Freedom discovers man the moment he loses concern over what impression he is making or about to make."
- "Art reveals itself in psychic understanding of the
inner essence of things and gives form to the relation of man with nothing, with the nature of the absolute."
- "An artist's expression is his soul made apparent, his
schooling, as well as his "cool" being exhibited. Behind every motion, the music of his soul is made visible. Otherwise, his
motion is empty and empty motion is like an empty word; no meaning."
- "Art is never decoration or embellishment; instead,
it is work of enlightenment. Art, in other words, is a technique for acquiring liberty."
- "Art calls for complete mastery of techniques, developed
by reflection within the soul."
- "Art is the way to the absolute and to the essence of
human life. The aim of art is not the one-sided promotion of spirit, soul and senses, but the opening of all human capacities
- thought, feeling, will - to the life rhythm of the world of nature. So will the voiceless voice be heard and the self be
brought into harmony with it."
- "The artistic activity does not lie in art itself as
such. It penetrates into a deeper world in which all art forms (of things inwardly experienced) flow together, and in which
the harmony of soul and cosmos in the nothing has its outcome in reality."
- "It is the artistic process, therefore, that is reality
and reality is truth."
- "If nothing within you stays rigid, outward things will
disclose themselves. Moving, be like water. Still, be like a mirror. Respond like an echo."
- "Be like water making its way through cracks. Do not
be assertive, but adjust to the object, and you shall find a way round or through it. If nothing within you stays rigid, outward
things will disclose themselves."
- "The perfect way is only difficult for those who pick
and choose. Do not like, do not dislike; all will then be clear. Make a hairbreadth difference and heaven and earth are set
apart; if you want the truth to stand clear before you, never be for or against. The struggle between "for" and "against"
is the mind's worst disease."
- "Give up thinking as though not giving it up. Observe
techniques as though not observing."
- "Eliminate "not clear" thinking and function from your
root."
- "Voidness is that which stands right in the middle between
this and that. The void is all-inclusive, having no opposite - there is nothing which it excludes or opposes. It is living
void, because all forms come out of it and whoever realizes the void is filled with life and power and the love of all being."

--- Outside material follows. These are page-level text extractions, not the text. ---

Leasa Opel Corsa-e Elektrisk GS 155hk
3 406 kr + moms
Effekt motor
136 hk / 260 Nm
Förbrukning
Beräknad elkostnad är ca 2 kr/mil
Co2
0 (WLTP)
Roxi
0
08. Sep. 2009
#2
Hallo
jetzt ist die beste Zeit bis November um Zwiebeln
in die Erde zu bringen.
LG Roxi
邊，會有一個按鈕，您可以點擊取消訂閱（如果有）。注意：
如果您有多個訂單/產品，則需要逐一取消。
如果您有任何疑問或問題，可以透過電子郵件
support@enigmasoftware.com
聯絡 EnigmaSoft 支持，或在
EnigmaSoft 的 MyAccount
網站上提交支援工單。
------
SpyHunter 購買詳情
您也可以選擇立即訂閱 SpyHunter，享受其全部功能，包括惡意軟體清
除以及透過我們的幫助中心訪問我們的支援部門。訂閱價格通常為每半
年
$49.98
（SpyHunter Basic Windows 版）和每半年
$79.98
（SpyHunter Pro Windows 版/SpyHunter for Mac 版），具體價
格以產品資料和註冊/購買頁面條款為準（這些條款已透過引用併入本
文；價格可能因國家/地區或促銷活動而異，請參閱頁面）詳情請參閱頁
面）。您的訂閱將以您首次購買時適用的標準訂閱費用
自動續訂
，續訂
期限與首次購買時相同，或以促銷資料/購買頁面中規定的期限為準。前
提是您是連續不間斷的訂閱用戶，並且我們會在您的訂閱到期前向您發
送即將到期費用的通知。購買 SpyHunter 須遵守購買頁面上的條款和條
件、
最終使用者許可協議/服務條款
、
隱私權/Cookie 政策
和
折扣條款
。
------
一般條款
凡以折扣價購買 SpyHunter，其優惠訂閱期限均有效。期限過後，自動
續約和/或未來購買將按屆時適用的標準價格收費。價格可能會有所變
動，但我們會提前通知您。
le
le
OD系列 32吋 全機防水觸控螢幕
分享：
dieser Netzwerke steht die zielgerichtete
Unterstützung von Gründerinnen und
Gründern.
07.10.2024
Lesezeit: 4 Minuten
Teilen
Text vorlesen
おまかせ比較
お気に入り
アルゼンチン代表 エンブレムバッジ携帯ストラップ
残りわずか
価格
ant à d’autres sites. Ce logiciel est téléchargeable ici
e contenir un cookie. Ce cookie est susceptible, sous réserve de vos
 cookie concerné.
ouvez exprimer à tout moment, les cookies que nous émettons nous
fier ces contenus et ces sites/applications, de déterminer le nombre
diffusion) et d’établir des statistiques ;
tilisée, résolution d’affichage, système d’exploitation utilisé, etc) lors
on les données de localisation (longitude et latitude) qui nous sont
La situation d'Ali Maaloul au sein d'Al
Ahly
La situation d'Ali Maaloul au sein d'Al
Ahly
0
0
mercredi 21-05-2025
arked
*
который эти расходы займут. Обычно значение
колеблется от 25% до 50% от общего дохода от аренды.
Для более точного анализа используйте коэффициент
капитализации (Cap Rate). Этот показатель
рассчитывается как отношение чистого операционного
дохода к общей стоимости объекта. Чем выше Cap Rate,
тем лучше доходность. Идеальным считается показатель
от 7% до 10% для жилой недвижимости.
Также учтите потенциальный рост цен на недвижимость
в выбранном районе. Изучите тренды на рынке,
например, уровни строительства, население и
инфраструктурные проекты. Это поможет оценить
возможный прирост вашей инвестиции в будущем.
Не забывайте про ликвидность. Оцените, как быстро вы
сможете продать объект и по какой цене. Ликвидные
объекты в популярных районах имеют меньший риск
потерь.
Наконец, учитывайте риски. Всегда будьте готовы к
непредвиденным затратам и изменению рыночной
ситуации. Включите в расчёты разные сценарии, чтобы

- "Nothingness cannot be defined; the softest thing cannot
be snapped."
- "The point is doing of them rather than the accomplishments.
There is no actor but the action; there is no experiencer but the experience."
- "To see a thing uncoloured by one's own personal preferences
and desires is to see it in its own pristine simplicity."
- "Wisdom does not consist of trying to wrest the good
from the evil but in learning to "ride" them as a cork adapts itself to the crests and troughs of the waves." This quote was
plagiarized by Bruce Lee for an essay he submitted to the University of Washington at Seattle. The actual source of the quote
is Alan Watts' book "This Is It" (1959).
- "It's not daily increase but decrease - hack away the
unessential!"
-
- “Do not pray for an easy life, pray for the strength
to endure a difficult one.” Bruce Lee. Philosopher.